Tentu saja ucapan itu langsung membuat Jesi kaget. Hal yang Jona murung kan ternyata karena dia tidak diajak.
"Ka-- kamu ... serius ingin pergi?"
"Tentu saja. Apa aku terlihat seperti orang yang sedang berbohong?"
"Bu --bukan begitu. Bukan begitu maksudku, Jo. Kamu ... ah, baiklah kalau kamu ingin ikut aku. Ayo kita pergi sekarang."
"Eh, tapi sebelum itu, kamu harus siap-siap terlebih dahulu. Hayo!" Jesi berucap sambil senyum.
Sekarang, ada hal yang semakin membuat hatinya bahagia. Juga ... sekaligus membuat hati Jesi sedih dan takut.
Semakin bersama dengan Jonathan, dia semakin merasa takut untuk melepaskan Jonathan. Tapi, perubahan Jonathan sekarang juga sangat membahagiakan buat Jesi. Seolah-olah, dia telah berhasil melakukan apa yang dia ingin lakukan.
Beberapa menit kemudian, Jona siap melakukan persiapan. Saat melihat Jona yang sudah rapi, Jesi seketika terpaku. Wajah pria itu semakin tampan saja sekarang. Tak kalah artis yang didandani supaya tambah menarik saat ingin tampil di depan semua orang.

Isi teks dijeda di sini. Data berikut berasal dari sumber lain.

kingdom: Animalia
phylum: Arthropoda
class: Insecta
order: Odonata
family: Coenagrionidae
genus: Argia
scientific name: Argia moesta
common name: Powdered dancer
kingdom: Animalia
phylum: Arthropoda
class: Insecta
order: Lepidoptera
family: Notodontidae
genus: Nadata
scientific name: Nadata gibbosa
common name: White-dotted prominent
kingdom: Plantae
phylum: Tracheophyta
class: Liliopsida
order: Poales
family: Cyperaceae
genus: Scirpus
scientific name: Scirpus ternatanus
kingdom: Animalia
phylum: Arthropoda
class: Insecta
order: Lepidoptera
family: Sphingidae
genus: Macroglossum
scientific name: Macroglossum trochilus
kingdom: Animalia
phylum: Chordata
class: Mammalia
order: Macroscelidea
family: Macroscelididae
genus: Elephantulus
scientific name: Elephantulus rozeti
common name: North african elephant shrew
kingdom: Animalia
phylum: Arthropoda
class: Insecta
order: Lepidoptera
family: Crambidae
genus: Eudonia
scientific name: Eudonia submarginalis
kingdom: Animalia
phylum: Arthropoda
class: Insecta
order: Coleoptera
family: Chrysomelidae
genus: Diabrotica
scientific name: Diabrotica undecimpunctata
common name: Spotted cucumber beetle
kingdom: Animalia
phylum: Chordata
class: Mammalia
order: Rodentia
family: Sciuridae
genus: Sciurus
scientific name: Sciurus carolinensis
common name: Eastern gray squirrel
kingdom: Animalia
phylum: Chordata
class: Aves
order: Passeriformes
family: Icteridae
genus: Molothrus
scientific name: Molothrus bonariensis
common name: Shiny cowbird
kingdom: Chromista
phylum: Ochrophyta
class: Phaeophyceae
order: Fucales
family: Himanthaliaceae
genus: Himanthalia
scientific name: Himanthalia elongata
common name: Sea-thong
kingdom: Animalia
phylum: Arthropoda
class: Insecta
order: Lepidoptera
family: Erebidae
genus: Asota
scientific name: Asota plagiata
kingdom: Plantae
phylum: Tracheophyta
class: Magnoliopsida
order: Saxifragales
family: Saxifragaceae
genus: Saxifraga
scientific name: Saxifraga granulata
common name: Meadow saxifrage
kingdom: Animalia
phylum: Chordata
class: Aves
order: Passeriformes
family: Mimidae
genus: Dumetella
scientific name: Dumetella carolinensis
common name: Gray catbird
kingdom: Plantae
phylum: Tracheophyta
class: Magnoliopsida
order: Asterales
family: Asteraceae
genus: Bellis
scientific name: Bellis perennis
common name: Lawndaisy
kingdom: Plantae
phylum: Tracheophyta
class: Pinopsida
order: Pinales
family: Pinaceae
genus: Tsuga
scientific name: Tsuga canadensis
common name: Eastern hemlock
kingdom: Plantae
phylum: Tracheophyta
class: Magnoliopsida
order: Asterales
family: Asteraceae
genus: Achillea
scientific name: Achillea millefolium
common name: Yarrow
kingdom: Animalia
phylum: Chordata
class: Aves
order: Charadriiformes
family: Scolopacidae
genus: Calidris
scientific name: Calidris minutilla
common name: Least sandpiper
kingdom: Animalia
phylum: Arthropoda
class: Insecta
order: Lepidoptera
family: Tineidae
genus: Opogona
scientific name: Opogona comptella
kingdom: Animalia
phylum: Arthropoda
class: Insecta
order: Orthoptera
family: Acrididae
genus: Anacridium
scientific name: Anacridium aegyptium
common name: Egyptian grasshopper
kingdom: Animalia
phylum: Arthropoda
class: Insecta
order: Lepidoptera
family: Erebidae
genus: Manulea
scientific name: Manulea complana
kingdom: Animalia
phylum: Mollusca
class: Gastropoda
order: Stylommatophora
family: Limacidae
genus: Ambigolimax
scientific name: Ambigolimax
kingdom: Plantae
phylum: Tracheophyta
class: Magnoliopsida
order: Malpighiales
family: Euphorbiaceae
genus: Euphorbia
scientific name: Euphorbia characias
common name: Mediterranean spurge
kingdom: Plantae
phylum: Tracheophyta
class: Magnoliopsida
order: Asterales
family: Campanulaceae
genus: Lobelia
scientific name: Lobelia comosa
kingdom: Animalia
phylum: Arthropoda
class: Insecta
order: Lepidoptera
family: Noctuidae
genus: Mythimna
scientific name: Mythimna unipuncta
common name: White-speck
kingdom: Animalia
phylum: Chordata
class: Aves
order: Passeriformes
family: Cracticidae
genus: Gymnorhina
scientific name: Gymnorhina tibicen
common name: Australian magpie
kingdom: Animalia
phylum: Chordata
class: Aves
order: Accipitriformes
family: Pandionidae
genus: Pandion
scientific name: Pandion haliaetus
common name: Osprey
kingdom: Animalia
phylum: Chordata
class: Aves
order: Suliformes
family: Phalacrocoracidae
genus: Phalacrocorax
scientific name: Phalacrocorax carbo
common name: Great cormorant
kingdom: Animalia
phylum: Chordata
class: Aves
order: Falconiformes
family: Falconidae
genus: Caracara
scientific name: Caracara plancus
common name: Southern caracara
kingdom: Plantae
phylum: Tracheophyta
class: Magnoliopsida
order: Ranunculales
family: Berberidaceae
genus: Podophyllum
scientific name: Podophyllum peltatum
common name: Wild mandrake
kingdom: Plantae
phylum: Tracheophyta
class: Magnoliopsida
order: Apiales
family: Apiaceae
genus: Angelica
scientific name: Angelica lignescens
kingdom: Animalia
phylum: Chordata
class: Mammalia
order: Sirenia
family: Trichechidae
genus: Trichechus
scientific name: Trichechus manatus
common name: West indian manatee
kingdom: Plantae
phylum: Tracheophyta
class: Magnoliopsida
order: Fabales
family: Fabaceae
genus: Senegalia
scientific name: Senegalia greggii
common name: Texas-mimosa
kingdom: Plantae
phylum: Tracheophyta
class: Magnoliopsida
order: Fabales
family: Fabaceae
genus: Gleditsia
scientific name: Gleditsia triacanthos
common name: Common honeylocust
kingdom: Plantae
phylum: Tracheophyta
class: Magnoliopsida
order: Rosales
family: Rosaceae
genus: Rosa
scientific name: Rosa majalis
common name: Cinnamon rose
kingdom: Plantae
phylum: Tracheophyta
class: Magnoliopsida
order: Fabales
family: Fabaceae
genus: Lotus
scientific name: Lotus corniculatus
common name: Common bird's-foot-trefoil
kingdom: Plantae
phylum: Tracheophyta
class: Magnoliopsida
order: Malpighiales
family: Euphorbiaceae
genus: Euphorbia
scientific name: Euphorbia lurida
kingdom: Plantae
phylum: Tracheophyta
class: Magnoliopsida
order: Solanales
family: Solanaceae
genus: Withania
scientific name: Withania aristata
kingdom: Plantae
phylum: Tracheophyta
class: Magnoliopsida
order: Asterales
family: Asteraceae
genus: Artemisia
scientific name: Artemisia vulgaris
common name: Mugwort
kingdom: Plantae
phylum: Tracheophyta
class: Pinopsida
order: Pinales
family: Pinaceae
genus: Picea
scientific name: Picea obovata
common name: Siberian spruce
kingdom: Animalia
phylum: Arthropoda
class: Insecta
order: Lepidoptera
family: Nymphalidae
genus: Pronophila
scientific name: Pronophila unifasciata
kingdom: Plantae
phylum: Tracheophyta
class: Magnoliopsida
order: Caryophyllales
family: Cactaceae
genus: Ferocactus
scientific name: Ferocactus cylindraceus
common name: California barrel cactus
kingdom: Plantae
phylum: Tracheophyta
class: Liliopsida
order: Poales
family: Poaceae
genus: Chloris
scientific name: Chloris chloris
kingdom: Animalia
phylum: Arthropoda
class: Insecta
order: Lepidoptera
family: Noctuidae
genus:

Karena Jesi yang diam mematung, Jona terpaksa harus memanggil Jesi agar sadar dari lamunannya. Jona menyentuh pundak Jesi dengan pelan.
"Jes."
"Ah, iy --iya," ucap Jesi dengan gugup.
"Kenapa kamu diam? Apa aku tidak cocok dengan pakaian ini?"
Pertanyaan Jona itu membuat Jesi merona. Dia malu karena telah ketahuan memperhatikan Jona sampai Jona harus menyadarkannya dari lamunan.
"Ah, i-- itu ... itu, ngg-- nggak kok. Kamu, cocok dengan pakaian ini. Kamu ... tampan," ucap Jesi sambil nyengir kuda. Berusaha menyembunyikan rasa gugup yang sedang menguasai hatinya.
"Kamu yakin?"
Eh, Jona malah menggoda Jesi lagi. Tentu saja itu bikin Jesi semakin terpojokkan dan semakin tidak bisa menyembunyikan apa yang dia rasa.
"Tentu saja."
"Ayo berangkat sekarang!" ucap Jesi cepat sambil beranjak dengan langkah besar agar bisa menghindar dari Jona sesegera mungkin.
Jona tersenyum. Dia tahu kalau Jesi sedang berusaha menyembunyikan rasa gugup. Karena sebenarnya, rasa dan pikiran Jona kini sudah mulai normal. Dia sudah semakin pulih saja sekarang.
Jona dan Jesi berjalan beriringan menuruni anak tangga. Tentu saja ada banyak mata yang melihat mereka berdua yang turun dari lantai atas menuju lantai dasar rumah mewah tersebut. Dan, ada juga mata julid yang langsung menatap tak suka ke arah Jesi. Namun, sebagian dari pelayan itu setuju, kalau keduanya adalah pasangan yang paling serasi.